Entries taken from a collection
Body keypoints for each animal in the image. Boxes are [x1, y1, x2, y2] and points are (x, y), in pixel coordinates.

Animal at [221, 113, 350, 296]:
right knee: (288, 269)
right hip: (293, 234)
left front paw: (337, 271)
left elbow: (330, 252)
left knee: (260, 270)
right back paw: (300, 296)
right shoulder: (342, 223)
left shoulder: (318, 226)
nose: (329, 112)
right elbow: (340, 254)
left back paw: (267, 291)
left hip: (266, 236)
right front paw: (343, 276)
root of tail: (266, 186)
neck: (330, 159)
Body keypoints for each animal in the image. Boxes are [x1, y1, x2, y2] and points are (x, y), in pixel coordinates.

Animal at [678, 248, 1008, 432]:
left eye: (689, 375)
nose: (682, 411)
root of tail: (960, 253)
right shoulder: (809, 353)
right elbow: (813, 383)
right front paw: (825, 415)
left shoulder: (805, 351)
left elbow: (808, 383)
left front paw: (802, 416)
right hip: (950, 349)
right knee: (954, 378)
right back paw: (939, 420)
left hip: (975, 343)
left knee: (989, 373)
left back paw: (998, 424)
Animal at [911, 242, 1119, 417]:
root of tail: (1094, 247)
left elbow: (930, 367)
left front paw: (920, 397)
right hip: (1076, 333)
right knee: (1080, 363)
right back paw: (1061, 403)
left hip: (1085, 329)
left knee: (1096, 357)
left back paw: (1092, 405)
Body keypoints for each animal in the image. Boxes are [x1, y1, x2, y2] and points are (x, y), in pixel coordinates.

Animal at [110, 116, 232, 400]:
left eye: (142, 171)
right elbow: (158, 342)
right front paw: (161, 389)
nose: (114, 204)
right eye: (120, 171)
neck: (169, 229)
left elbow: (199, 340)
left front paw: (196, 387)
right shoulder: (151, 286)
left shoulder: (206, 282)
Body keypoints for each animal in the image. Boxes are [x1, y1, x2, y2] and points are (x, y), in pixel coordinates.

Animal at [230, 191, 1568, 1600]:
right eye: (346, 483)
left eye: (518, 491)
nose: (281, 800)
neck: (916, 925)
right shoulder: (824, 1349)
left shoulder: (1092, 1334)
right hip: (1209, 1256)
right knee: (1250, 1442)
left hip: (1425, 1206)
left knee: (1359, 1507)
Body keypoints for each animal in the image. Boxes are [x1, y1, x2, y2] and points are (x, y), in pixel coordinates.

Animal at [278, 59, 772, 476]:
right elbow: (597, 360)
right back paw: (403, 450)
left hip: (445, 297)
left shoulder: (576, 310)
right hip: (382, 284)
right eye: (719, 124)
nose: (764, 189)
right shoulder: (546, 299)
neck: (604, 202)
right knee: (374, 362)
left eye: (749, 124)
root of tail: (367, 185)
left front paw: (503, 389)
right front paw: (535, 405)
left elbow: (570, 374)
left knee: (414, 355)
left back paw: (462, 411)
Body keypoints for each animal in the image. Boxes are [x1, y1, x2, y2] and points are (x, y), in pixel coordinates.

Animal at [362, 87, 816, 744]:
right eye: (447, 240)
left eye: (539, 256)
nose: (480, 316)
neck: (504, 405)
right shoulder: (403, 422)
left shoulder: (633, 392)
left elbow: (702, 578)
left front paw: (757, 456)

WORK ITEM
All entries should be given again precisely as they appear above.

TASK ANSWER
Body keypoints for each animal in the image. Boxes are [x1, y1, x2, y2] and points are (x, y), in pixel coordinates.

Animal at [221, 113, 350, 296]:
right knee: (288, 269)
right hip: (293, 234)
left front paw: (337, 271)
left elbow: (330, 252)
left knee: (260, 270)
right back paw: (300, 296)
right shoulder: (342, 223)
left shoulder: (318, 226)
nose: (329, 112)
right elbow: (340, 254)
left back paw: (267, 291)
left hip: (266, 236)
right front paw: (343, 276)
root of tail: (266, 186)
neck: (330, 159)
Body keypoints for each animal in the image. Boxes are [x1, y1, x2, y2] and points are (x, y), in pixel coordinates.

Animal at [678, 248, 1008, 432]:
left eye: (689, 375)
nose: (682, 411)
root of tail: (960, 253)
right shoulder: (809, 353)
right elbow: (813, 383)
right front paw: (825, 415)
left shoulder: (805, 351)
left elbow: (808, 383)
left front paw: (802, 416)
right hip: (950, 349)
right knee: (954, 378)
right back paw: (939, 420)
left hip: (975, 343)
left knee: (989, 373)
left back paw: (998, 424)
Animal at [911, 242, 1119, 417]:
root of tail: (1094, 247)
left elbow: (930, 367)
left front paw: (920, 397)
right hip: (1076, 333)
right knee: (1080, 363)
right back paw: (1061, 403)
left hip: (1085, 329)
left knee: (1096, 357)
left back paw: (1092, 405)
Body keypoints for each animal in the image. Boxes are [x1, y1, x2, y2] and points are (x, y), in pixel coordinates.

Animal at [110, 116, 232, 400]:
left eye: (142, 171)
right elbow: (158, 342)
right front paw: (161, 389)
nose: (114, 204)
right eye: (120, 171)
neck: (169, 229)
left elbow: (199, 340)
left front paw: (196, 387)
right shoulder: (151, 286)
left shoulder: (206, 282)
Body keypoints for each animal in the image. Boxes are [x1, y1, x2, y2] and points are (x, y), in pixel coordinates.

Animal at [230, 191, 1568, 1600]:
right eye: (346, 483)
left eye: (518, 491)
nose: (281, 800)
neck: (916, 925)
right shoulder: (824, 1349)
left shoulder: (1092, 1334)
right hip: (1209, 1256)
right knee: (1250, 1442)
left hip: (1425, 1206)
left knee: (1359, 1507)
Body keypoints for each animal in the image. Boxes are [x1, y1, x2, y2] and points are (x, y), in pixel coordinates.

Animal at [278, 59, 772, 476]:
right elbow: (597, 360)
right back paw: (403, 450)
left hip: (445, 297)
left shoulder: (576, 310)
right hip: (382, 284)
right eye: (719, 124)
nose: (764, 189)
right shoulder: (546, 299)
neck: (604, 202)
right knee: (374, 362)
left eye: (749, 124)
root of tail: (367, 185)
left front paw: (503, 389)
right front paw: (535, 405)
left elbow: (570, 374)
left knee: (414, 355)
left back paw: (462, 411)
Body keypoints for each animal in the image. Boxes are [x1, y1, x2, y2] and points are (x, y), in pixel coordinates.

Animal at [362, 87, 816, 744]:
right eye: (447, 240)
left eye: (539, 256)
nose: (480, 316)
neck: (504, 405)
right shoulder: (403, 422)
left shoulder: (633, 392)
left elbow: (702, 578)
left front paw: (757, 456)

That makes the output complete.